Tampons et serviettes périodiques : quand les règles coûtent cher
Elles sont sans-abri, travailleuses pauvres ou étudiantes et partagent la même angoisse : chaque mois, elles se demandent où trouver l’argent pour acheter leurs protections hygiéniques. Encore taboue en France, la « précarité menstruelle » commence à être prise en compte par les autorités, bousculées par les associations. « C’est un produit incontournable et pourtant, il m’arrive de me demander s’il n’est pas possible de faire l’impasse sur cet achat tellement c’est cher », raconte une étudiante parisienne qui souhaite rester anonyme. Étudiante en droit, son unique ressource, c’est sa bourse d’étude, soit à peine plus de 500 €/mois avec lesquels elle doit payer sa chambre de bonne, ses courses, son abonnement de téléphone et de métro. Alors, « les six à sept euros de serviettes chaque mois sont un vrai poids dans le budget », dit-elle le regard dans le vide. Pour les associations, les femmes dépensent chaque mois entre cinq et sept euros en protections hygiéniques même si ces chiffres peuvent varier selon les cas. Signe de l’ampleur du phénomène, depuis le 1er avril, une mutuelle étudiante – la LMDE – propose à ses adhérents de rembourser jusqu’à 25 €/an de protections hygiéniques sur démonstration du ticket d’achat. Une première. Habituellement présente dans les pays en voie de développement, cette forme de précarité existe aussi dans les pays riches, dont la France. Infirmière dans un lycée de Seine-Saint-Denis, Claire en a fait le constat : « Il y a quelques années, j’étais en poste dans un lycée en plein coeur de Paris et je n’avais quasiment aucune demande. Aujourd’hui, j’ai près de 400 demandes de serviettes hygiéniques par an. A cette échelle, ça pose un problème de budget, je ne peux plus gérer.» Selon elle, « beaucoup de filles ont honte et n’osent pas aller voir l’assistante sociale car on est dans quelque chose qui touche à l’intime, de privé, que l’on veut garder secret ».

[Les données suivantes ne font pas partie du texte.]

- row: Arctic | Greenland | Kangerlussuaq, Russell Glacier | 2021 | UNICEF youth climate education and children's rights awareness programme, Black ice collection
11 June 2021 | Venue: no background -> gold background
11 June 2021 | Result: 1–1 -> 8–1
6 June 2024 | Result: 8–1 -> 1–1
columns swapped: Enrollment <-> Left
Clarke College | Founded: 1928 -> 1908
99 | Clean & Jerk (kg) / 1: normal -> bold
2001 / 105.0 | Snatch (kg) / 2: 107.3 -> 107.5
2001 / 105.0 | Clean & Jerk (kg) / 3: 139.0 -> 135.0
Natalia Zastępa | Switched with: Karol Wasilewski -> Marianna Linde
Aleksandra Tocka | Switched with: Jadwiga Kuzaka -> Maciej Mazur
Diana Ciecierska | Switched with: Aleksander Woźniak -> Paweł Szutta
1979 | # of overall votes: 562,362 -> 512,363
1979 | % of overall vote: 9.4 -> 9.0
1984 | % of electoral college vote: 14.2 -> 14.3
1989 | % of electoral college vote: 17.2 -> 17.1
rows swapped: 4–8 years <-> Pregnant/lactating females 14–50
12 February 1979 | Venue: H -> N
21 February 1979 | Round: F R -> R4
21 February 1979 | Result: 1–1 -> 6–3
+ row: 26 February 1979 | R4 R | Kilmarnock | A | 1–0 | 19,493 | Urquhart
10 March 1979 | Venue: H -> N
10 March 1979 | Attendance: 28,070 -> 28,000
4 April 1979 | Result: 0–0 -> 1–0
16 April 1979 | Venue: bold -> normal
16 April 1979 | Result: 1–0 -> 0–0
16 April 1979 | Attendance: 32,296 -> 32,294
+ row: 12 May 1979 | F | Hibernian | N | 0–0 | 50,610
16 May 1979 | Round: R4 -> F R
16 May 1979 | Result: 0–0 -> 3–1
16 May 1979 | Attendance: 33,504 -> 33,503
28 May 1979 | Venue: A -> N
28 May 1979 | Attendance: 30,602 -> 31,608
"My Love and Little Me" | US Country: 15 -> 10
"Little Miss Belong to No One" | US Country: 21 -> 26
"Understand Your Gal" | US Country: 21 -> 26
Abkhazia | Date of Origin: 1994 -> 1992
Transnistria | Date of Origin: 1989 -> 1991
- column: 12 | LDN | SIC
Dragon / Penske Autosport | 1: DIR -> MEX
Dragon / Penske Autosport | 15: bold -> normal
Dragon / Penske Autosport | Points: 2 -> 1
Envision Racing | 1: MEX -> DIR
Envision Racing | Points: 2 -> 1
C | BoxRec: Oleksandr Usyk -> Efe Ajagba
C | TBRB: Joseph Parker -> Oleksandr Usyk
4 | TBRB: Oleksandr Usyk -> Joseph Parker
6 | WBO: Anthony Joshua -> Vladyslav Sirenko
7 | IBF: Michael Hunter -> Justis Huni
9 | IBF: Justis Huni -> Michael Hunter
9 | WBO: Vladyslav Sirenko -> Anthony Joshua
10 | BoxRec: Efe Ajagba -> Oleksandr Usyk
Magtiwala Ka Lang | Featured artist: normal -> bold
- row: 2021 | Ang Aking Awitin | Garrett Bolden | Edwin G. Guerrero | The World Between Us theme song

Les Restos du coeur en première ligne
Cette « barrière symbolique », qui empêche ces femmes de parler de leur situation, Brigitte Miché, coordinatrice des missions sociales aux Restos du coeur, en a été témoin. Dans les centres où affluent les bénéficiaires de l’aide alimentaire, elle raconte avoir vu des femmes rebrousser chemin lorsque les bénévoles n’étaient que des hommes. Il y a aussi ces mères de famille qui lui chuchotent : « Vous reste-t-il des serviettes ? » Les Restos font partie des rares associations alimentaires à distribuer des protections périodiques.
« Du papier toilette » à la place
Mais la situation est beaucoup plus dramatique pour toutes celles qui n’ont pas de toit. Maria, à la rue depuis plusieurs mois raconte avoir dû, à plusieurs reprises, « mettre du papier toilette ou du coton » lors de ses règles : « Dans certains centres d’hébergement, on nous donne du savon, du shampooing mais pas de serviettes. » En France, le débat autour des protections hygiéniques avait défrayé la chronique en 2015, au moment des discussions sur le taux de TVA qui leur était appliqué. Grâce à la mobilisation de collectifs féministes, il avait été ramené à 5,5 %. Pourtant, observe Tara Heuzé, fondatrice de l’association Règles Élémentaires, « la baisse de la TVA n’a pas été répercutée sur les prix. Finalement, c’est un cadeau que l’on a fait aux marques », qui règnent sur un marché estimé à plusieurs milliards de dollars.